[Collected data]
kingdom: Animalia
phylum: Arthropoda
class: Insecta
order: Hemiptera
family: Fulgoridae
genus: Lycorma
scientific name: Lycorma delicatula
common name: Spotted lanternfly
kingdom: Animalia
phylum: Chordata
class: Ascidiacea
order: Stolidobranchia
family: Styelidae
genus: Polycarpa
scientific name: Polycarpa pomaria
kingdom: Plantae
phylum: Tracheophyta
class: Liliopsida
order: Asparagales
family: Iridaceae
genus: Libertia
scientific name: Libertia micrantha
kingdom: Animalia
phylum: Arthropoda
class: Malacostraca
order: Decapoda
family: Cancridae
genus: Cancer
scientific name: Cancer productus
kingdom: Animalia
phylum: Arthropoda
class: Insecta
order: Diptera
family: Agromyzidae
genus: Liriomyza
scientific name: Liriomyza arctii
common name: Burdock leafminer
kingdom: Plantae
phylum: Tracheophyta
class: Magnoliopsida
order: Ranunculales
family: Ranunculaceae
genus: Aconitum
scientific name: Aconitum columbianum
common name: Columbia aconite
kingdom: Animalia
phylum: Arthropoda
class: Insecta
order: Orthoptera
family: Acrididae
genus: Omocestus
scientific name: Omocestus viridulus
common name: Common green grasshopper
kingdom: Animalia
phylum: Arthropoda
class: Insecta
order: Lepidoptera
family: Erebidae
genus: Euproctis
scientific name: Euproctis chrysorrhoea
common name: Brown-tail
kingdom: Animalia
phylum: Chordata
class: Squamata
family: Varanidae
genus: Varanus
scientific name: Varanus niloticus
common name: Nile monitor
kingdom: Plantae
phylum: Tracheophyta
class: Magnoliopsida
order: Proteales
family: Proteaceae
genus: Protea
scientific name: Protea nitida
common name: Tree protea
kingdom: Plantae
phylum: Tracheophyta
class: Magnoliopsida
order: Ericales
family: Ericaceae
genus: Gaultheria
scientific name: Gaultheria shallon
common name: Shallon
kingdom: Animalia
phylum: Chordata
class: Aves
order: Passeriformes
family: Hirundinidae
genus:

Objective: Copy out every line from all of the items above without changing any of them.

The output:
kingdom: Animalia
phylum: Arthropoda
class: Insecta
order: Hemiptera
family: Fulgoridae
genus: Lycorma
scientific name: Lycorma delicatula
common name: Spotted lanternfly
kingdom: Animalia
phylum: Chordata
class: Ascidiacea
order: Stolidobranchia
family: Styelidae
genus: Polycarpa
scientific name: Polycarpa pomaria
kingdom: Plantae
phylum: Tracheophyta
class: Liliopsida
order: Asparagales
family: Iridaceae
genus: Libertia
scientific name: Libertia micrantha
kingdom: Animalia
phylum: Arthropoda
class: Malacostraca
order: Decapoda
family: Cancridae
genus: Cancer
scientific name: Cancer productus
kingdom: Animalia
phylum: Arthropoda
class: Insecta
order: Diptera
family: Agromyzidae
genus: Liriomyza
scientific name: Liriomyza arctii
common name: Burdock leafminer
kingdom: Plantae
phylum: Tracheophyta
class: Magnoliopsida
order: Ranunculales
family: Ranunculaceae
genus: Aconitum
scientific name: Aconitum columbianum
common name: Columbia aconite
kingdom: Animalia
phylum: Arthropoda
class: Insecta
order: Orthoptera
family: Acrididae
genus: Omocestus
scientific name: Omocestus viridulus
common name: Common green grasshopper
kingdom: Animalia
phylum: Arthropoda
class: Insecta
order: Lepidoptera
family: Erebidae
genus: Euproctis
scientific name: Euproctis chrysorrhoea
common name: Brown-tail
kingdom: Animalia
phylum: Chordata
class: Squamata
family: Varanidae
genus: Varanus
scientific name: Varanus niloticus
common name: Nile monitor
kingdom: Plantae
phylum: Tracheophyta
class: Magnoliopsida
order: Proteales
family: Proteaceae
genus: Protea
scientific name: Protea nitida
common name: Tree protea
kingdom: Plantae
phylum: Tracheophyta
class: Magnoliopsida
order: Ericales
family: Ericaceae
genus: Gaultheria
scientific name: Gaultheria shallon
common name: Shallon
kingdom: Animalia
phylum: Chordata
class: Aves
order: Passeriformes
family: Hirundinidae
genus:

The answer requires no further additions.